Study findings should be considered within the context of several limitations. First, these data can only speak to the non-significant relationship among self-reported food addiction severity and unhealthy dietary restraint, body image concerns, eating concerns, and food craving. Although eating disorder psychopathology is one of the most robust food addiction correlates [19], there may be other clinically significant associations with non-eating related constructs, such as depression. Second, the sample was non-treatment seeking, online community sample that was predominantly White and female, which may limit generalizability of findings.

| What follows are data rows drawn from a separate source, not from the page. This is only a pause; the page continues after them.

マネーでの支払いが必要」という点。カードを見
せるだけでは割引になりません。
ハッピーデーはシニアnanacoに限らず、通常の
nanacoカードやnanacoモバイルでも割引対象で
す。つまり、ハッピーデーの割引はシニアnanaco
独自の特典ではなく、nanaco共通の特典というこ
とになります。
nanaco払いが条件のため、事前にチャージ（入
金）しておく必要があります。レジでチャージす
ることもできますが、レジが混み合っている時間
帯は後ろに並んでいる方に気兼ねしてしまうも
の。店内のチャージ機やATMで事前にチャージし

Regarding sex, some research suggests potential differences in the relationship between severity indicators and food addiction expression [31] as well as the correlates of impairment for food addiction between men and women [32]. Another limitation is that height and weight were self-reported by participants; prior research suggests that self-reported and measured weights are highly correlated [33], yet some evidence suggests that individuals tend to underreport weight and overestimate height, which might result in miscalculated BMIs [34]. Additionally, there were relatively fewer participants with mild or moderate food addiction, thus replication of these findings within a larger sample is warranted. Finally, these findings are cross-sectional, and accordingly, cannot speak to the prognostic validity of the severity specifiers, a primary aim in refining the classification of substance use disorders [35].

The findings, as well as limitations, suggest salient future directions, including testing the association between food addiction severity and other clinical correlates (e.g., depression) as well as functional impairments (e.g., difficulties at work or in relationships). Further, replication and extension with diverse samples would allow for testing moderating effects of important demographic characteristics, such as sex. Importantly, examination of the food addiction severity specifiers with clinical samples (e.g., individuals with BED) is also warranted. Finally, additional types of validity and psychometric properties should be investigated, including testing the sensitivity and the specificity of the proposed cut-points and exploring predictive validity with respect to treatment outcomes [36]. Nonetheless, these data provide important preliminary support to think critically about using and applying food addiction severity specifier across research and clinical contexts.

What is already known on this subject?

Food addiction is related to greater body mass index, eating-disorder psychopathology, food craving, and psychosocial impairment. Less is known regarding the utility of the severity specifiers (i.e., mild, moderate, and severe severity), as measured by the number of symptoms endorsed on the Yale Food Addiction Scale.

What does this study add?

Robust differences in eating-disorder psychopathology and food cravings were found between those with and without food addiction. Few differences among mild, moderate, and severe food addiction groups were found. These findings support treatment for any individuals meeting criteria for food addiction as opposed to targeted treatment for those with moderate or severe food addiction.